Dugaan pengrusakan ramdis tersebut merupakan bentuk luapan warga Desa Wakumoro, Kecamatan Parigi, Kabupaten Muna, Sulawesi Tenggara, di karena jalan di desanya yang berstatus jalan provinsi itu belum juga diaspal.
Kepala Bagian Hukum Sekretariat Daerah Kabupaten Buton Tengah Akhmad Sabir, membenarkan terkait laporan polisi yang sudah dimasukkan ke polres muna. Langkah tersebut merupakan langkah pemerintah guna untuk melindungi aset negara miliknya
“Tadi kita sudah buat laporan polisi di polres muna, saya bersama kepala dinas lingkungan hidup, kita langsung ketemu dengan kasat reskrim serta unit pidana umum polres muna,” Ungkapnya saat menghubungi awak media.

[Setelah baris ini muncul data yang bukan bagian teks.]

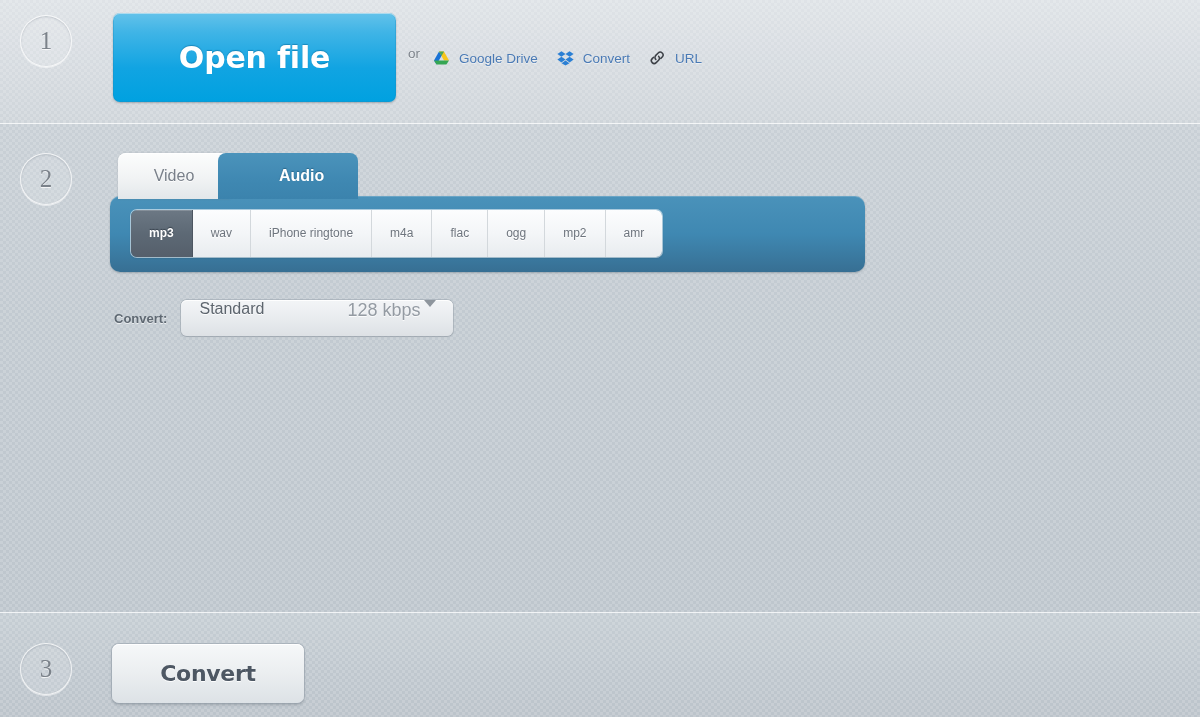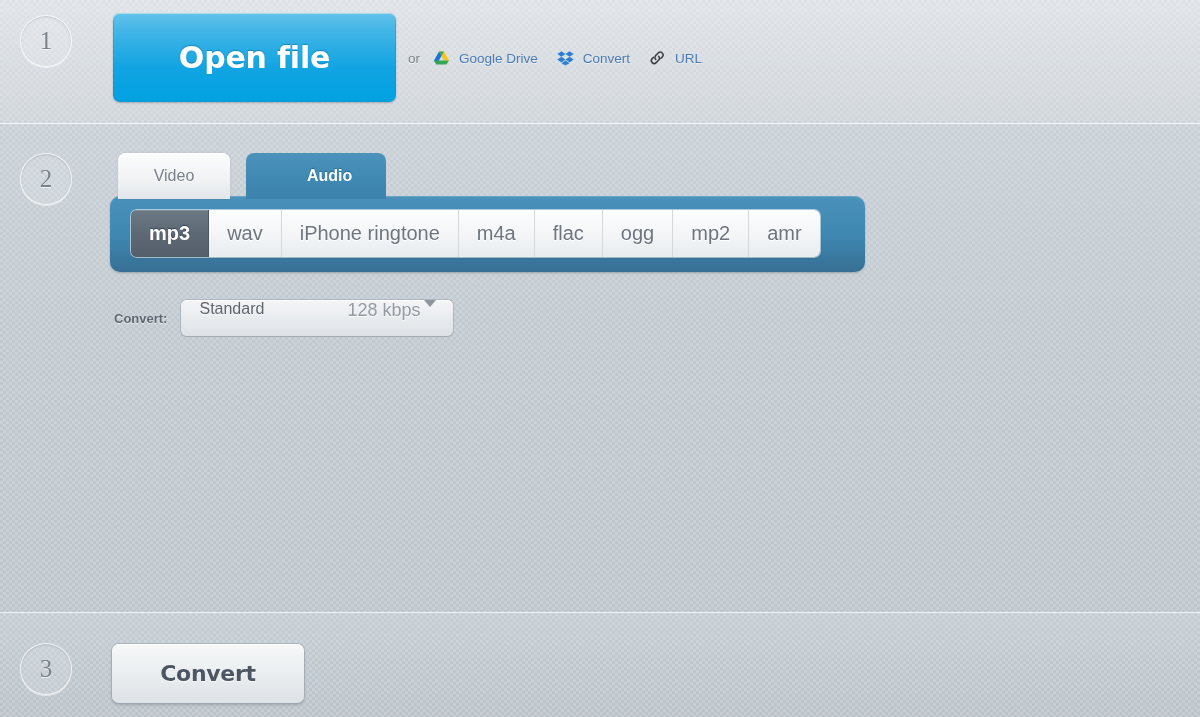"or" #cloud-row { align-items: center -> none }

Meski sudah diamankan ke polres muna, Pihak pemda Buton Tengah sangat menyayangkan atas dugaan pengrusakan serta penyanderaan mobil dinas tersebut.
“Kita sangat sayangkan atas kejadian ini, apalagi mobil tersebut sudah disandera selama 20 hari lamanya, saat itu kadis lingkungan hidup melintas usai melakukan perjalanan dinas di kendari melewati kabupaten muna, dan ternyata disana ada aksi, kadis lingkungan hidup pun tidak menduga atas kejadian upaya pengambilan paksa mobil dinas untuk dijadikan sandera,” bebernya
ia berharap, peristiwa penyanderaan mobil dinas tidak terulang kembali meski alasannya untuk mendapatkan perhatian dari pemerintah, hal tersebut tidak dibenarkan.